======== Text excerpt
There are two ways to foreclose on real property in Minnesota: by action and by advertisement. Foreclosure by action is governed by Minnesota Statutes Chapters 581 and 582 (general provisions), as well as parts of Chapter 550. Foreclosures by advertisement are governed by Chapters 580 and 582. Each method has its advantages and disadvantages. Foreclosure by action typically takes longer and costs more than a foreclosure by advertisement. Assuming a six-month redemption period (more on redemption below), an uncontested foreclosure by action takes around 10 months from start to finish, where a foreclosure by advertisement with the same redemption period takes only eight months.2 Foreclosure by action, however, allows the foreclosing party to preserve a deficiency judgment against the debtor and provides an opportunity to resolve any title issues. On the other hand, foreclosure by advertisement is usually quicker and less expensive, but in most cases the foreclosing creditor will not be able to preserve a deficiency judgment against the debtor. A more detailed look at the two methods of foreclosure follows.
================
======== Dataset rows
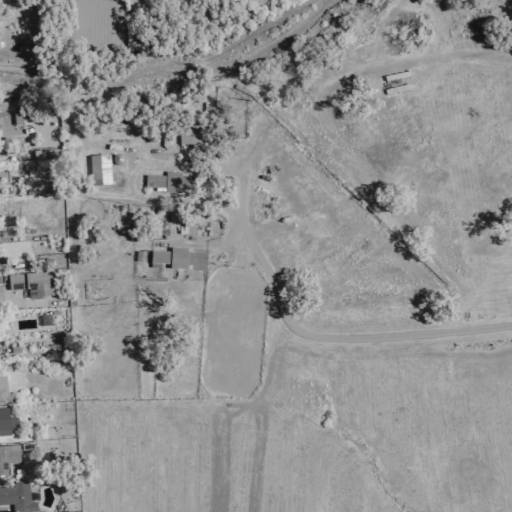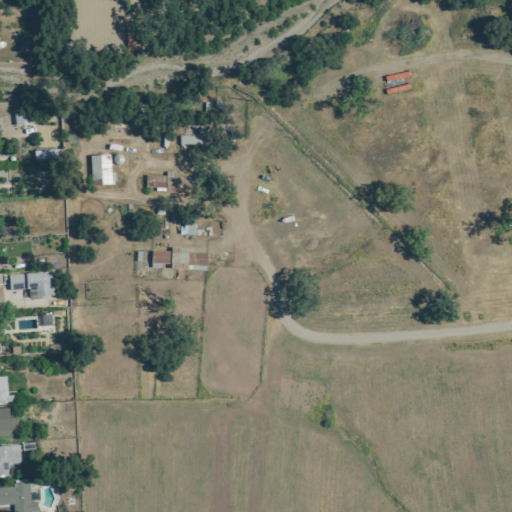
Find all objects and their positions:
road: (442, 55)
building: (191, 141)
building: (102, 169)
building: (168, 183)
building: (160, 258)
building: (188, 261)
building: (33, 284)
road: (308, 338)
building: (5, 393)
building: (8, 424)
building: (8, 459)
building: (17, 498)
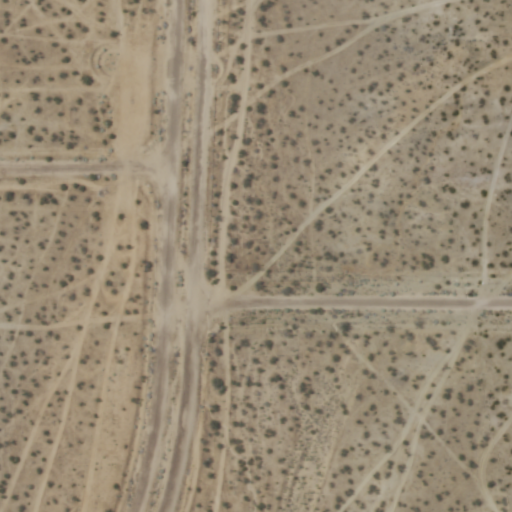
================
The problem. According to the Minnesota foreclosure text, how long does an uncontested foreclosure by action take when the redemption period is six months?

Answer to this task. Around 10 months from start to finish.